Similarity search has been widely used in many applications such as information retrieval, image data analysis, and time-series matching. Previous work on similarity search usually consider the search problem in the full space. In this paper, however, we tackle a problem, subspace similarity search, which finds all data objects that match with a query object in the subspace instead of the original full space. In particular, the query object can specify arbitrary subspace with arbitrary number of dimensions. Due to the exponential number of possible subspaces specified by users, we introduce an efficient and effective pruning technique, which assigns scores to data objects with respect to pivots and prunes candidates via scores. We propose an effective multipivot-based method to preprocess data objects by selecting appropriate pivots, where the entire procedure is guided by a formal cost model, such that the pruning power is maximized. Then, scores of each data object are organized in sorted lists to facilitate an efficient subspace similarity search. Furthermore, many real-world application data such as image databases, time-series data, and sensory data often contain noises, which can be modeled as uncertain objects. Different from certain data, efficient query processing on uncertain data is more challenging due to its intensive computation of probability confidences.
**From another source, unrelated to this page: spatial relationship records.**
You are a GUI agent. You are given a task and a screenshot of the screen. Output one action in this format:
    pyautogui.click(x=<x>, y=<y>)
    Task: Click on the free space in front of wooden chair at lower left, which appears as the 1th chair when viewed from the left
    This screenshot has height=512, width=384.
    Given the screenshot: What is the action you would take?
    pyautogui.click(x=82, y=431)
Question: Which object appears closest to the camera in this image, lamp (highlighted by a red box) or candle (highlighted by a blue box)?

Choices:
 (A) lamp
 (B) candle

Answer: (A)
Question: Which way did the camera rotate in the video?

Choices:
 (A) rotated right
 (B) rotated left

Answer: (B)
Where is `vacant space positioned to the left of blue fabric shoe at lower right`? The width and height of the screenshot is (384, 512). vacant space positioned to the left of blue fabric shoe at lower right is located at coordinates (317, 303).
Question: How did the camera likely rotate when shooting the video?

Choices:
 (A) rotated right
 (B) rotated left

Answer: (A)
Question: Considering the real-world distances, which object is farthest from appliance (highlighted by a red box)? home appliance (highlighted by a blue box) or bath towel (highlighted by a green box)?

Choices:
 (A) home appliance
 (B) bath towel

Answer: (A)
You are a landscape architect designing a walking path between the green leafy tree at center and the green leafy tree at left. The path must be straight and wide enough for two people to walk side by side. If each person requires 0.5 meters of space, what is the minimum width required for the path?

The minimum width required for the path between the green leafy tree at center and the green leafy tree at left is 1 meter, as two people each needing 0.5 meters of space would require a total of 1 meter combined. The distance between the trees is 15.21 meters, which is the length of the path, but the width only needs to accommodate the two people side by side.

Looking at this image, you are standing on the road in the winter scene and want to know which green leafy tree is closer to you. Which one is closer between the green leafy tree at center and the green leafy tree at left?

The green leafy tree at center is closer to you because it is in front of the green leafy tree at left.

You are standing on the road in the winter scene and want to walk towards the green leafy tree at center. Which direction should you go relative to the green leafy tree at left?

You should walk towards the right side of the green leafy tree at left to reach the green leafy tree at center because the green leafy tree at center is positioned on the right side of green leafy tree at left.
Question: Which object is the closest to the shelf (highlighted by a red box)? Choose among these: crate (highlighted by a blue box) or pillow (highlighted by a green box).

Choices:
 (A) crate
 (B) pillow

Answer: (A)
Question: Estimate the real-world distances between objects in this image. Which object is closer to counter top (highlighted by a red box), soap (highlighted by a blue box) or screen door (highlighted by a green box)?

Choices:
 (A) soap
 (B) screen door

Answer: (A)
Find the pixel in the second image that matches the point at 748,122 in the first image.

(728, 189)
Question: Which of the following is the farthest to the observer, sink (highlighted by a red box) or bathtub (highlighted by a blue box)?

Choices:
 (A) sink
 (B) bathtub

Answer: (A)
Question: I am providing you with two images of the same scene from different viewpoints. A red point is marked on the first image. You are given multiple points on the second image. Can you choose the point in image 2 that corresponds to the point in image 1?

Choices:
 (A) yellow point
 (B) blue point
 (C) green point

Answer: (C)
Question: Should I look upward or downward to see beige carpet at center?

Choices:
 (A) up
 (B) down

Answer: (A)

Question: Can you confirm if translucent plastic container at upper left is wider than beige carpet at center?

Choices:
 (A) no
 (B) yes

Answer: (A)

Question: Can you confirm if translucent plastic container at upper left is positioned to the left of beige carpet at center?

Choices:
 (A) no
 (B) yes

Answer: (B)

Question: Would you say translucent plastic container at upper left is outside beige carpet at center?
Thus, it is also crucial to answer subspace queries efficiently and effectively over uncertain objects. Specifically, we define a novel query, namely probabilistic subspace range query (PSRQ) in the uncertain database, which finds objects within a distance from a query object in any subspace with high probability. To address this query, we extend our proposed pruning techniques for precise data to that of answering PSRQ in arbitrary subspaces. Extensive experiments demonstrated the performance of our proposed approaches.